Exercise goal —
Give back each line of the material that contains the word "Julia".

Material to process —
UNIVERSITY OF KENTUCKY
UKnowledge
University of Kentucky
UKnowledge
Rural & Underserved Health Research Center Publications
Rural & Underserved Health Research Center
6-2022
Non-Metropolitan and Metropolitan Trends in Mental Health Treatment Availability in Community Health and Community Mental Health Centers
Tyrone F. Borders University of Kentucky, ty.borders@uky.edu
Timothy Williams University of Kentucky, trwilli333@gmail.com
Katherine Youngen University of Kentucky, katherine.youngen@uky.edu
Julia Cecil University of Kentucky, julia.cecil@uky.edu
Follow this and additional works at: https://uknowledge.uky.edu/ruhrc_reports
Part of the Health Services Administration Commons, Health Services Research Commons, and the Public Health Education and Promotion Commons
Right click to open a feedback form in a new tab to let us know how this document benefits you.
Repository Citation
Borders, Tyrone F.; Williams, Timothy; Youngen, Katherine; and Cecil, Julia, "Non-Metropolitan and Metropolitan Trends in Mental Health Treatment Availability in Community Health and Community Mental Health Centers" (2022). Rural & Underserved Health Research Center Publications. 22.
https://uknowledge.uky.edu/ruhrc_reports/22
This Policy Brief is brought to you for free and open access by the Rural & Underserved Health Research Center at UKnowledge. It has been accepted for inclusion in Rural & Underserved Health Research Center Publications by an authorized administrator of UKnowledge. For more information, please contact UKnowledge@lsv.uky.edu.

Written solution —
Julia Cecil University of Kentucky, julia.cecil@uky.edu
Borders, Tyrone F.; Williams, Timothy; Youngen, Katherine; and Cecil, Julia, "Non-Metropolitan and Metropolitan Trends in Mental Health Treatment Availability in Community Health and Community Mental Health Centers" (2022). Rural & Underserved Health Research Center Publications. 22.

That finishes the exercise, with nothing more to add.